Keeping an Eye on Tor Traffic

Published: 2016-05-26
Last Updated: 2016-05-26 07:25:05 UTC
by Xavier Mertens (Version: 1)
3 comment(s)

Do you know the amount of Tor traffic hitting your network? Do you know what people are doing from this anonymized network? Most IDS solutions have built-in rules to report traffic generated from/to Tor exit nodes. This is a common event triggered by rules like this one (from the Emerging Threats feed):
alert ip [185.97.32.18,186.212.145.191,187.20.170.159,188.120.231.199,188.126.81.155,188.129.46.116,188.138.1.217,188.138.9.41,188.138.9.49,188.209.52.109] any -> $HOME_NET any (msg:"ET TOR Known Tor Exit Node Traffic group 29"; reference:url,doc.emergingthreats.net/bin/view/Main/TorRules; threshold: type limit, track by_src, seconds 60, count 1; classtype:misc-attack; flowbits:set,ET.TorIP; sid:2520056; rev:2583;)
This is very interesting to know when some traffic is coming (or leaving) your infrastructure from the Tor network. Tor traffic can be completely legit (more and more people take care of their privacy) but it can also be a sign of reconnaissance or ongoing attack from bad guys. IDS are usually deployed behind firewalls (internal side) and do not see the traffic dropped by the firewall. The dropped traffic has a real value from a security point of view. If most “next-generation” firewalls are able to detect Tor traffic, they do not report the traffic from/to Tor exit nodes by default. I was curious to know how my own infrastructure was reached by such hosts. It means many public resources, servers, VPS and my home network. How to achieve this? I performed this with Splunk but the same is easily doable within other log management solutions like the ELK stack or SIEM products.
 
The first step is to get a list of the Tor nodes. This list is changing all the time and sites provide this data for free. I’m using: https://www.dan.me.uk/torlist/?exit
Keep in mind that for performance reason, you are rate-limited (no need to fetch the list every x minutes). In my case I setup an hourly cron job that generates a CSV file:
#!/bin/bash
URL='https://www.dan.me.uk/torlist/?exit'
OUTPUT='/opt/splunk/var/run/splunk/tor_exit_nodes.csv'
echo "src_ip,desc" >$OUTPUT
wget -O - "$URL" 2>/dev/null | while read L
do
   echo $L,TorExitNode >>$OUTPUT
done
Note: I add a second field “desc” with a default value “TorExitNode” to be able to perform the lookup in Splunk.
 
The next step is to configure Splunk and create a lookup table to search for IP addresses from the CSV files.
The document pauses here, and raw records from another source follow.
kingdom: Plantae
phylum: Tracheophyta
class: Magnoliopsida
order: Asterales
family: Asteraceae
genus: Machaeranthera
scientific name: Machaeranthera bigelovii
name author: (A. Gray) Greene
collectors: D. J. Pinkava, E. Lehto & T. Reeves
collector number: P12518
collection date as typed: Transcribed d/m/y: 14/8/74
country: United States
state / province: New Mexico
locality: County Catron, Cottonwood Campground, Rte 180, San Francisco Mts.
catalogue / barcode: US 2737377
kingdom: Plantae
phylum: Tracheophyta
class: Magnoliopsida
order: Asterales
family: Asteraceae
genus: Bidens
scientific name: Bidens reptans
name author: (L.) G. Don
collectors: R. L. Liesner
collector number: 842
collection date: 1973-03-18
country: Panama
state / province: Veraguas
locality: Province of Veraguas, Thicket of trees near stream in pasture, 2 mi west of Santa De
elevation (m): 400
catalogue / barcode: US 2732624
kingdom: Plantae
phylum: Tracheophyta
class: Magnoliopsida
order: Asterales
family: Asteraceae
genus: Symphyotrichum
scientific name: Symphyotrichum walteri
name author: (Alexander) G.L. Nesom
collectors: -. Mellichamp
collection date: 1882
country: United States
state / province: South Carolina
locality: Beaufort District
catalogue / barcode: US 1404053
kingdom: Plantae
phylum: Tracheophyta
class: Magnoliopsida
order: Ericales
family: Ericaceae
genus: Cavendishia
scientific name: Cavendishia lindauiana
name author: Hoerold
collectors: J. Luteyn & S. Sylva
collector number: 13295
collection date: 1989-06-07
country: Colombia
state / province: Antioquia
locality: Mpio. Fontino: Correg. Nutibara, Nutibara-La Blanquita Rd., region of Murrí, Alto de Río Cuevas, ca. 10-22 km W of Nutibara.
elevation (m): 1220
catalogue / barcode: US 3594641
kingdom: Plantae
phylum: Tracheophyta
With the huge amount of IP addresses in the CSV, I decided to use a KV (keyword-value lookup table) to speed up searches. Have a look at the Splunk documentation for details. Now we can use the lookup table and start searching for Tor exit nodes which hit my firewalls. This is achieve using the following query:
index=firewall |
dedup src_ip |
lookup tor_exit_nodes src_ip |
where desc="TorExitNode"
For the last 24 hours, it reported 53 unique Tor exit nodes:
Here is an overview of hits per exit node:
index=firewall  |
lookup tor_exit_nodes src_ip  |
where desc="TorExitNode"|
stats count by src_ip
Where are located these nodes?
index=firewall  | 
lookup tor_exit_nodes src_ip  | 
where desc="TorExitNode"| 
iplocation src_ip | 
stats count by Country
Over 30 days, I got traffic from many countries. I was surprised to see France in top position:
And finally, more important: which ports are probed?
index=firewall  | 
lookup tor_exit_nodes src_ip  | 
where desc="TorExitNode"| 
stats count by dest_port
 
Based on the graph, we can see that the traffic is mainly reconnaissance: ssh ports / telnet and web services. A special mention for VNC (5900) and SIP (5060)!
Finally, we can get info about a specific protocol (ex: HTTP). Here we see all HTTP errors (code > 200):
 
You can imagine plenty of useful queries to get extra values from your logs. If your web server is scanned, something weird may occur but it it's performed from Tor, you can increase the incident level.
 
Xavier Mertens
ISC Handler - Freelance Security Consultant
PGP Key
3 comment(s)

Comments

How you go about updating blacklist on a firewall using this url?
It depends on the firewall brand / model. Can be via a REST API, a built-in feature, ...
Last year, the same kind of approach was explained: How to integrate the DShield Top-20 in a Palo Alto Networks firewall:
https://isc.sans.edu/forums/diary/Subscribing+to+the+DShield+Top+20+on+a+Palo+Alto+Networks+Firewall/19365/
We tried this and got bombarded with false positives from all the listed Tor node IPs that are also hosting various websites.